> **質問**
a - マーケティングの文章のうち、「属人的になってしまいがちなデ」から「小企業の背中を押してくれる。」までを、そのまま書き写してください。
b - マーケティングの文章を読んで、次の質問に答えてください。
(i) インターネットの普及に続いてやってきたとされる流れは何ですか。
(ii) イノーバがビジネスの核に据えている手法は何ですか。
(iii) 従来、マーケティングを実践するのに必要だったとされるものは何ですか。
c - マーケティングの文章の続きを、最後の文のあとから書いてください。

情報発信の仕方や意気込みでビジネスが伸びる

 仕事のスタイルに変化が求められているのは、マーケティングの世界でも同様で、その変化も急激である。要因は、インターネットの普及に続いてやってきたソーシャルメディアやスマートフォンという流れだ。従来のテレビや新聞などの広告を使ったマスマーケティングから、より個人をターゲットにしたデジタルマーケティングへの舵取りが求められるようになってきた。

 「デジタルマーケティングの業界は人材不足が続いています。企業は経験者が欲しいので、スキルを持つ人は企業間で引っ張り合いになり、求人マーケットに出てこないのが現状です。もちろんデジタルマーケティングを勉強したい人もいますが、最初に勉強をするステップがうまくいっていない印象です。結果として、属人的な状況に陥っていると言えるでしょう」

 宗像氏はそんな中で、イノーバはデジタルマーケティングを様々な会社で活用できるような支援をしたいと言う。特に、中堅・中小企業のマーケティング支援に目を向けている。

 「日本にはピラミッド型の取引構造の中にあって、マーケティングをする必要がなかったような中堅・中小企業が数多くありました。それが市場の変化から、気がついたら昔ながらの『系列』はかなり取り払われてしまいました。中堅・中小企業も、大手企業のグループとして戦うのではなく、個々の企業として自ら戦う必要があるのです。終身雇用に守られていた個人が自らスキルを身に付ける必要が出てきたように、企業も自分でマーケティングをして、さらに戦う先も国内だけでなく、グローバルへと変化する時代が訪れています」

 宗像氏は、中堅・中小企業でも世界に発信できる手法の1つとして、自社がビジネスの核に据える「コンテンツマーケティング」を挙げる。インターネットの普及で、情報はグローバル化し、伝達のスピードも格段に上がった。「世界が凝縮している」(宗像氏)のだ。ニッチな業種であっても、コンテンツマーケティングであれば情報発信型の仕組みで、日本だけでなく世界に情報を提供できる。グローバルニッチを成功させることが可能になる。

 「中堅・中小企業の経営者と話をすると、今までは『海外なんてねえ』という反応がほとんどでした。でも、今ならネットですぐ海外に情報を発信できます。会社の規模ではなくて、情報発信の仕方や意気込みでビジネスが伸びるようになってきているのです。中堅・中小企業と世界との距離を縮めていきたい、そのためにはコンテンツマーケティングが有効な手段です」

 属人的になってしまいがちなデジタルマーケティングのノウハウを、コンテンツマーケティングの支援という形で提供することで、イノーバは中堅・中小企業の立ち位置を変化させようとしている。変化への対応を支援することで、中堅・中小企業のイノベーションを実現させるというわけだ。

発信するところに人や情報が集まる

 環境の変化も発信型のコンテンツマーケティングの実行を後押しする。従来であれば、マーケティングを実践するには「ヒト・モノ・カネ」が必要だった。ヒト・モノ・カネがない中堅・中小企業がマーケティングに乗り出すのは楽ではなかったのだ。ところが、今はクラウドサービスが中堅・中小企業の背中を押してくれる。

> **見せる資料**
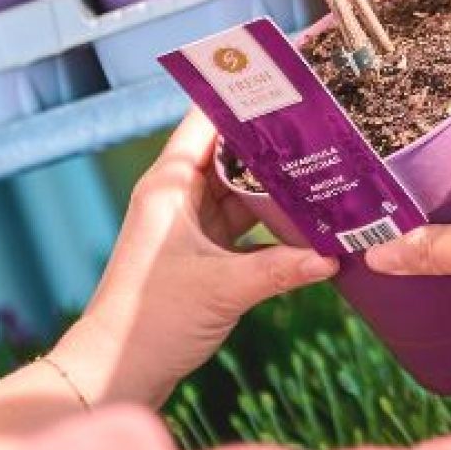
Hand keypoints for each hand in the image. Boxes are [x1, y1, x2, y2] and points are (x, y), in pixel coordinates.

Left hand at [51, 110, 337, 408]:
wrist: (116, 372)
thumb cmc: (151, 322)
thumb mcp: (223, 289)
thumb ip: (280, 268)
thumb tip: (334, 257)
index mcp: (169, 185)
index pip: (207, 120)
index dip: (243, 96)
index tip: (285, 77)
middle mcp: (178, 197)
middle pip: (232, 152)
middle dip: (274, 141)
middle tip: (323, 124)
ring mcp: (189, 225)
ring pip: (242, 189)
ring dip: (277, 185)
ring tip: (325, 167)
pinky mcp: (201, 254)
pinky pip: (244, 224)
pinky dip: (273, 222)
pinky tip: (309, 222)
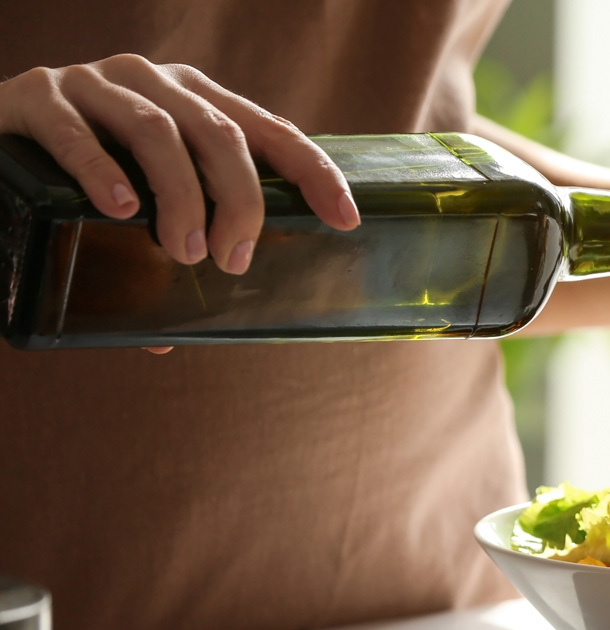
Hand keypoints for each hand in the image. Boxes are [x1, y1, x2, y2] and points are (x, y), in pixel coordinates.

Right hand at [0, 54, 360, 275]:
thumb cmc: (78, 177)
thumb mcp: (139, 199)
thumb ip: (164, 247)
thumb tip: (172, 340)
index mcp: (194, 102)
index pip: (270, 131)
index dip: (313, 172)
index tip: (344, 219)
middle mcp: (153, 83)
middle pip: (221, 134)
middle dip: (240, 201)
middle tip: (232, 260)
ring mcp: (94, 83)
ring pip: (158, 132)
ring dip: (181, 198)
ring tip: (182, 252)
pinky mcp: (38, 96)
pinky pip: (77, 133)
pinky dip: (103, 172)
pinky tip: (120, 210)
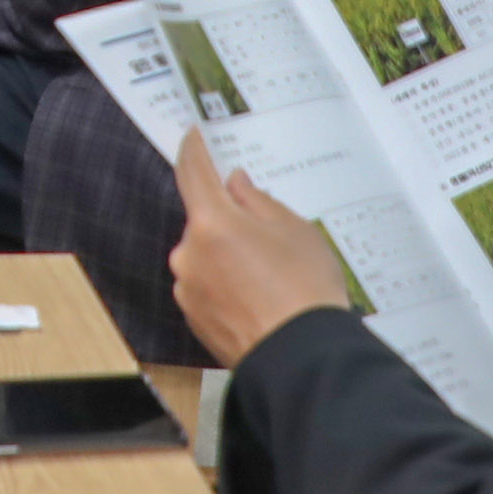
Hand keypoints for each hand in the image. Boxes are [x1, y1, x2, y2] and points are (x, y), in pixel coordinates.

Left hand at [168, 128, 355, 365]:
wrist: (301, 357)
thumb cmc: (304, 290)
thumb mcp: (294, 230)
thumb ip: (258, 201)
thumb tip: (235, 184)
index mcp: (212, 223)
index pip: (193, 172)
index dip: (194, 150)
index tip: (193, 136)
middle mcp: (189, 253)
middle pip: (203, 221)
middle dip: (228, 221)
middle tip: (268, 236)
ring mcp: (187, 288)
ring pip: (205, 256)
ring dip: (227, 256)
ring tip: (270, 277)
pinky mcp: (193, 317)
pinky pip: (206, 286)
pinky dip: (226, 285)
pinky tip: (258, 298)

> **答え**
a -
属人的になってしまいがちなデジタルマーケティングのノウハウを、コンテンツマーケティングの支援という形で提供することで、イノーバは中堅・中小企業の立ち位置を変化させようとしている。変化への対応を支援することで、中堅・中小企業のイノベーションを実現させるというわけだ。

発信するところに人や情報が集まる

 環境の変化も発信型のコンテンツマーケティングの実行を後押しする。従来であれば、マーケティングを実践するには「ヒト・モノ・カネ」が必要だった。ヒト・モノ・カネがない中堅・中小企業がマーケティングに乗り出すのは楽ではなかったのだ。ところが、今はクラウドサービスが中堅・中小企業の背中を押してくれる。

b -
(i) ソーシャルメディアやスマートフォン
(ii) コンテンツマーケティング
(iii) ヒト・モノ・カネ

c -
 「クラウドサービスの普及は、中堅・中小企業にとって大きな変化です。これまでは例えば『1億円』といったコストが必要で大企業しかできなかったようなことが、毎月1万円といった利用料金で誰でも実現できるようになっています。コンテンツマーケティングを支援するイノーバのサービスも、勤怠管理や経費精算を省力化するチームスピリットも、その一例です。マーケティングの場合は発信が大切であり、イノーバでは、そのお手伝いを『Cloud CMO』というクラウド型のマーケティングオートメーションサービスで提供しています」

 宗像氏は、コンテンツマーケティングに限らず情報を「発信」することに重きを置いている。企業でも個人でも、「発信」がキーワードになるというのだ。その理由はどこにあるのだろう。

 「インターネットの世界では、人や情報がどこに集まるかを見ていくと、情報を発信しているところに興味のある人が集まっていることが分かります。もちろん、トライアンドエラーで様々なことも起こるわけですが、発信していることでその人や企業に求心力が生まれ、情報も人も集まってくるのです。発信しながら先端にいると、質のいい人や質の高い情報が集まってきます。その根源は、発信することです。これは個人でも中堅・中小企業でも変わりなく、世界に対してできることです」

 コンテンツマーケティングでは、「発信」するといっても、押し付けがましく情報を送りつけるのではなく、適した情報を開かれた形でインターネットに掲出する。受け手に情報を届けるために、どのようなコンテンツをどのような形で表現するのがふさわしいのかーーそれがイノーバの提供するサービスのノウハウというわけだ。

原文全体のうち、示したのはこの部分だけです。